Our very word ‘worship’, derived from ‘worthship’, helps us see that at heart it is all about the right relationship of God and Man. God has His place of rightful worth in our lives, and we must have a right view of our own place in relation to Him. He is our King and Lord, and we are His servant creatures. But what we call ‘the fall’ was an active rebellion against this royal covenant relationship. Rightful worship was turned on its head as humans grasped at being their own rulers, instead wanting God to serve us. That is the heart of sin: self-centredness and self-preoccupation which is the very opposite of true worship.
But where the first Adam failed, the last Adam triumphed. Jesus Christ is supremely the one who restores real worship – the right relationship of man, as God’s image bearer, to God his creator; the right worth of obedient servant to gracious Lord. The wilderness temptation demonstrates the pattern of how real, Biblical worship is expressed, in an exact reversal of the rebellion of Adam. ‘“All this I will give you,” Satan said, “if you will bow down and worship me.” But Jesus said, “Away from me, Satan! For it is written: ‘worship the Lord your God, and serve Him only.’” (Matthew 4:9-10).
Whom do you serve?
This is the heart of true worship. Fundamentally it is nothing to do with aesthetics (types of music or liturgy); it is a spiritual matter: not mystical, but moral. The real worship question is not ‘what shall we sing?’ (though this can certainly help or hinder), but ‘to whom do you bow down; whom do you serve?’
Worship is giving all of oneself, in its totality, to God and for God. As William Temple put it, ‘to worship is to quicken the conscience by the holiness of God; to feed the mind with the truth of God; to purge the imagination by the beauty of God; to open the heart to the love of God; to devote the will to the purpose of God’.

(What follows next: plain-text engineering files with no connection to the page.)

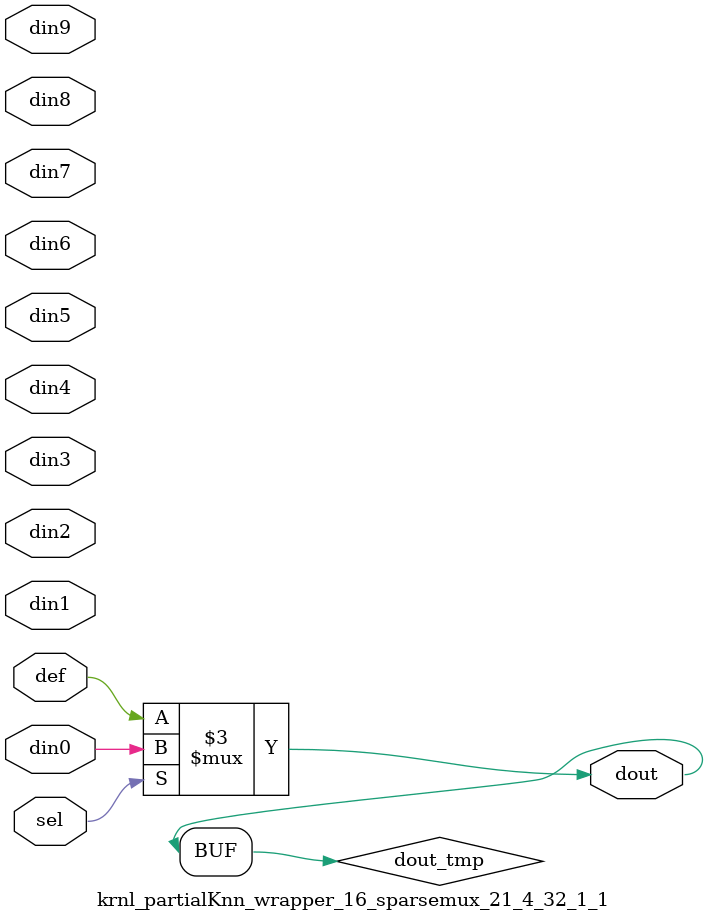
<source format=v>
`timescale 1 ns / 1 ps
module krnl_partialKnn_wrapper_16_sparsemux_21_4_32_1_1 (din0,din1,din2,din3,din4,din5,din6,din7,din8,din9,def,sel,dout);
parameter din0_WIDTH = 1;
parameter din1_WIDTH = 1;
parameter din2_WIDTH = 1;
parameter din3_WIDTH = 1;
parameter din4_WIDTH = 1;
parameter din5_WIDTH = 1;
parameter din6_WIDTH = 1;
parameter din7_WIDTH = 1;
parameter din8_WIDTH = 1;
parameter din9_WIDTH = 1;
parameter def_WIDTH = 1;
parameter sel_WIDTH = 1;
parameter dout_WIDTH = 1;
parameter [sel_WIDTH-1:0] CASE0 = 1;
parameter [sel_WIDTH-1:0] CASE1 = 1;
parameter [sel_WIDTH-1:0] CASE2 = 1;
parameter [sel_WIDTH-1:0] CASE3 = 1;
parameter [sel_WIDTH-1:0] CASE4 = 1;
parameter [sel_WIDTH-1:0] CASE5 = 1;
parameter [sel_WIDTH-1:0] CASE6 = 1;
parameter [sel_WIDTH-1:0] CASE7 = 1;
parameter [sel_WIDTH-1:0] CASE8 = 1;
parameter [sel_WIDTH-1:0] CASE9 = 1;
parameter ID = 1;
parameter NUM_STAGE = 1;
input [din0_WIDTH-1:0] din0;
input [din1_WIDTH-1:0] din1;
input [din2_WIDTH-1:0] din2;
input [din3_WIDTH-1:0] din3;
input [din4_WIDTH-1:0] din4;
input [din5_WIDTH-1:0] din5;
input [din6_WIDTH-1:0] din6;
input [din7_WIDTH-1:0] din7;
input [din8_WIDTH-1:0] din8;
input [din9_WIDTH-1:0] din9;
input [def_WIDTH-1:0] def;
input [sel_WIDTH-1:0] sel;
output [dout_WIDTH-1:0] dout;
reg [dout_WIDTH-1:0] dout_tmp;
always @ (*) begin
case (sel)
    
    CASE0 : dout_tmp = din0;
    
    CASE1 : dout_tmp = din1;
    
    CASE2 : dout_tmp = din2;
    
    CASE3 : dout_tmp = din3;
    
    CASE4 : dout_tmp = din4;
    
    CASE5 : dout_tmp = din5;
    
    CASE6 : dout_tmp = din6;
    
    CASE7 : dout_tmp = din7;
    
    CASE8 : dout_tmp = din8;
    
    CASE9 : dout_tmp = din9;
    
    default : dout_tmp = def;
endcase
end
assign dout = dout_tmp;
endmodule
</source>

This amply demonstrates the magnitude of the revolution in our hearts that must be effected before true worship may even begin. But it is when we consider how God brings conscience, mind, imagination, heart and will into obedience to Himself that we realise what the real centralities in worship are. It is by the word of the Gospel alone that the work of restoring human beings to obedience begins, and continues.

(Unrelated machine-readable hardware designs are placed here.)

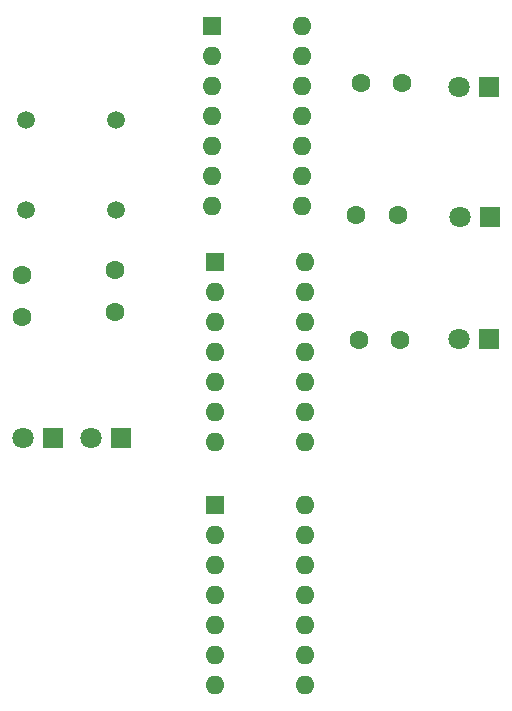
<source format=gbs>
%TF.GenerationSoftware,KiCad,Pcbnew,7.0.10*%
%TF.CreationDate,2024-01-30T14:45:37-06:00*%
%TF.ProjectId,logic_gates,6c6f6769-635f-4676-9174-65732e6b6963,rev?*%
%TF.SameCoordinates,Original*%
%TF.FileFunction,Soldermask,Bot*%
%TF.FilePolarity,Negative*%
%FSLAX46Y46*%
G04 Gerber Fmt 4.6, Leading zero omitted, Abs format (unit mm)*
G04 Created by KiCad (PCBNEW 7.0.10) date 2024-01-30 14:45:37*
%MOMM*%
%LPD*%
G01*
G04 APERTURE LIST*
%ADD10C,1.600000*%
%ADD11O,1.600000X1.600000*%
%ADD12R,1.600000X1.600000*%
%ADD13C,1.800000*%
%ADD14R,1.800000X1.800000*%
%ADD15C,1.512000*%
G04 APERTURE END LIST*
D10*
%TO.C,R4*%
X151950000Y-82850000D03*
X148450000Y-82850000D03*
%TD*%
D11*
%TO.C,U3*%
X144120000Y-107375000D03*
X144120000Y-109915000D03*
X144120000Y-112455000D03*
X144120000Y-114995000D03*
X144120000Y-117535000D03*
X144120000Y-120075000D03*
X144120000Y-122615000D03*
X136500000Y-122615000D03*
X136500000Y-120075000D03*
X136500000Y-117535000D03*
X136500000Y-114995000D03*
X136500000Y-112455000D03*
X136500000Y-109915000D03*
D12*
X136500000Y-107375000D03*
%TD*%
D13*
%TO.C,D3*%
X157110000Y-72025000D03*
D14*
X159650000Y-72025000D03*
%TD*%
D12*
%TO.C,U2*%
X136500000Y-86875000D03*
D11*
X136500000Y-89415000D03*
X136500000Y-91955000D03*
X136500000Y-94495000D03*
X136500000Y-97035000D03*
X136500000Y-99575000D03*
X136500000Y-102115000D03*
X144120000Y-102115000D03*
X144120000Y-99575000D03*
X144120000Y-97035000D03*
X144120000Y-94495000D03*
X144120000Y-91955000D03*
X144120000Y-89415000D03*
X144120000Y-86875000D03*
%TD*%
D10*
%TO.C,R3*%
X128050000Y-91050000D03*
X128050000Y-87550000D03*
%TD*%
%TO.C,R1*%
X120150000Y-91450000D03*
X120150000Y-87950000D03*
%TD*%
%TO.C,R6*%
X148650000Y-93450000D03*
X152150000Y-93450000D03*
%TD*%
D14*
%TO.C,D6*%
X159650000Y-93325000D03*
D13*
X157110000Y-93325000D03*
%TD*%
D14*
%TO.C,D4*%
X159750000Y-83025000D03*
D13*
X157210000Y-83025000D03*
%TD*%
D11*
%TO.C,U1*%
X143820000Y-66875000D03*
X143820000Y-69415000D03*
X143820000Y-71955000D03*
X143820000Y-74495000D03*
X143820000Y-77035000D03*
X143820000Y-79575000D03*
X143820000Y-82115000D03*
X136200000Y-82115000D03*
X136200000Y-79575000D03*
X136200000Y-77035000D03*
X136200000Y-74495000D03*
X136200000Y-71955000D03*
X136200000Y-69415000D03*
D12*
X136200000Y-66875000D03*
%TD*%
D15*
%TO.C,S1*%
X120500000Y-74790000D03*
X120500000Y-82410000D03*
%TD*%
D13*
%TO.C,D2*%
X126010000Y-101725000D03*
D14*
X128550000Y-101725000D03*
%TD*%
D10*
%TO.C,R2*%
X148850000Y-71650000D03*
X152350000Y-71650000D03*
%TD*%
D13*
%TO.C,D1*%
X120210000Y-101725000D03*
D14*
X122750000Y-101725000D03*
%TD*%
D15*
%TO.C,S2*%
X128100000Y-82410000D03*
X128100000Y-74790000D03*
%TD*%
M02*

</source>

The living word of God is the great promoter of worship, and its chief inspiration. Only through the action of the Gospel upon our souls can we be brought into a right relationship with God, so meaningful worship begins. Only as our response to that word becomes greater and fuller does our worship deepen.
Real worship is therefore not something we can ever initiate or work up, either within ourselves, or in any gathering. From beginning to end it is the fruit of the restoring, transforming power of God’s grace to us in Christ. God’s word is the only true worship leader.
That is why the language of having ‘worship leaders’ or prominent ‘worship groups’ in churches can be quite misleading. Of course music is an important part of what we may quite legitimately call our ‘corporate worship’, the special times when we gather to call consciously upon the name of the Lord together, as his body. In song we are uniquely able to unite our voices together to express our love and thanks to God as one. But only the Gospel has power to draw our hearts to sing, in unison with Jesus, the real worship song: ‘I have come to do your will, O God’ (Hebrews 10:7).
Our lives will only be fashioned into obedient, worshipful harmony with Christ’s risen life if, above all, it is our ears which are active when we gather as God’s people. The ear – not the mouth – has always been the chief organ of corporate worship, according to the Bible: ‘Guard your steps when you go to the house of God. To draw near to listen is better than to offer the sacrifice of fools… be not rash with your mouth’ (Ecclesiastes 5:1).
So, let’s encourage one other to have our ears open whenever we meet together as God’s people. And let’s understand that the chief task of the leaders who we are training is to proclaim that worship-leading Gospel to every ear (whether eager to hear or otherwise; 2 Timothy 4:2). Because it is only as we gain an ear for worship that people will be truly led, more and more, into joyful obedience to God in every arena of their lives. And anything less is not worship worthy of our King.